In terms of danger to divers, medications usually play a secondary role to the condition for which the medication is prescribed. Plainly a powerful drug, a mood-altering medication, should be used with care by divers. Drugs that carry warnings indicating they are dangerous for use while driving or when operating hazardous equipment should also be considered risky for divers; if they’re dangerous for drivers, they’re risky for divers. It is important to consider the possibility of additive effect of nitrogen narcosis on the actual effects of the medication.

 

Paroxetine / Seroxat is used to treat depression, anxiety and obsessive-compulsive disorder.

 

Possible side effects that may be adverse to diving include:

 

• Anxiety / restlessness: Usually disappears with continued use. If this causes difficulty, contact your psychiatrist.

 

• Drowsiness: If this occurs, take this medication one hour before bedtime. Disappears with continued use.

 

• Dry mouth: May disappear with continued use. Dry mouth may increase risk of dental disease. Chew sugarless gum and brush at least daily with fluoridated toothpaste.

 

• Blurred vision: Usually temporary, will diminish with continued use.

 

• Tremor: Tends to go away with continued use.

 

• Bruising / bleeding: Use of paroxetine can slightly increase risk of bruising and bleeding; can be significant when also taking aspirin or non-steroidal anti-inflammatory drugs (e.g naproxen, ibuprofen, ketoprofen, flurbiprofen, diclofenac, sulfasalazine, sulindac, oxaprozin, salsalate, piroxicam, indomethacin, etodolac).
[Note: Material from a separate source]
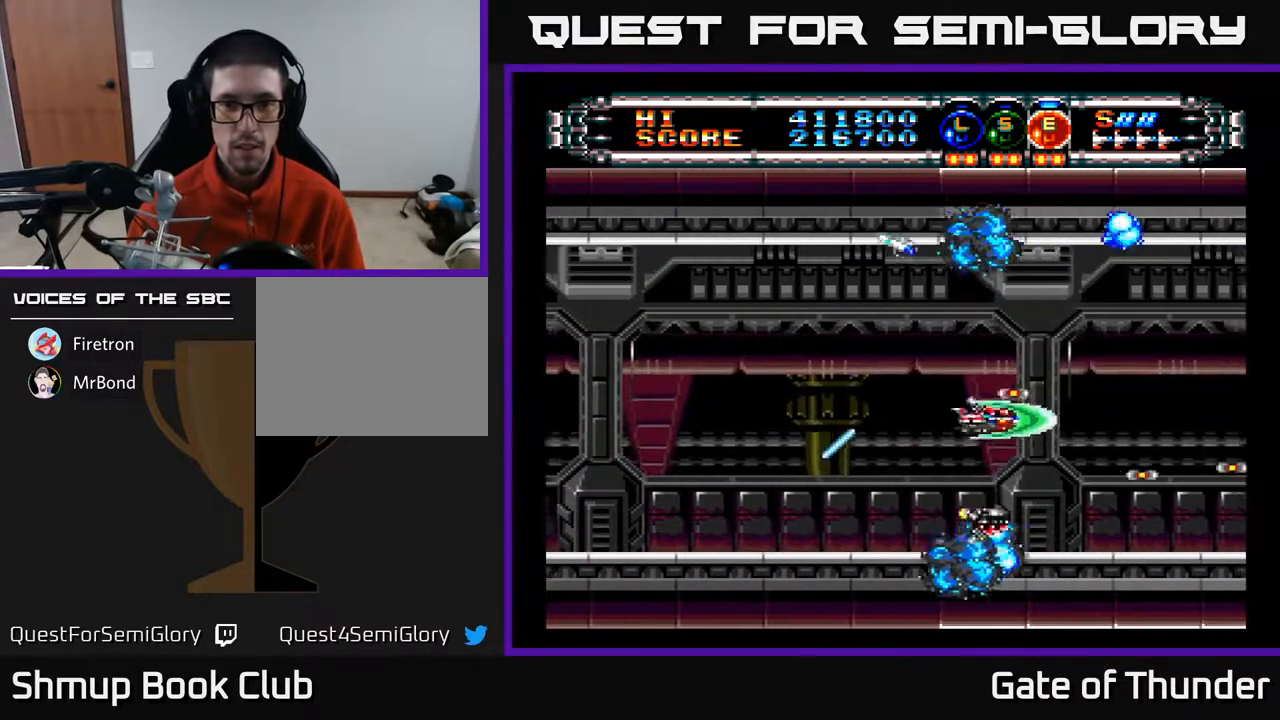
{"buttons": ["A"], "left_stick": "center", "events": [[100, "DPAD_LEFT", "down"], [150, "DPAD_UP", "up"], [233, "DPAD_LEFT", "up"], [267, "DPAD_RIGHT", "down"], [350, "DPAD_RIGHT", "up"]]}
This might be a danger if there is excessive bleeding due to the barotrauma of diving (e.g., middle ears, sinuses, lungs or any air-filled structure.

 

Mirtazapine / Remeron

 

Mirtazapine is used to treat depressive and anxiety symptoms. Possible side effects that may be adverse to diving include:

 

• Drowsiness: Mirtazapine should be taken one hour before bedtime. Make sure you know how you react to this drug before driving or using dangerous machinery. Drowsiness often disappears with increased dose.

 

• Dizziness: Slowly rise from sitting or lying position.

 

• Dry mouth: Drink plenty of fluids. Chew sugarless gum or suck on sugarless candy to promote saliva production.

 

As a general rule, if these drugs are taken while on a diving holiday it may be advisable to take them before bedtime and after the diving day is over and not in the morning or during the day.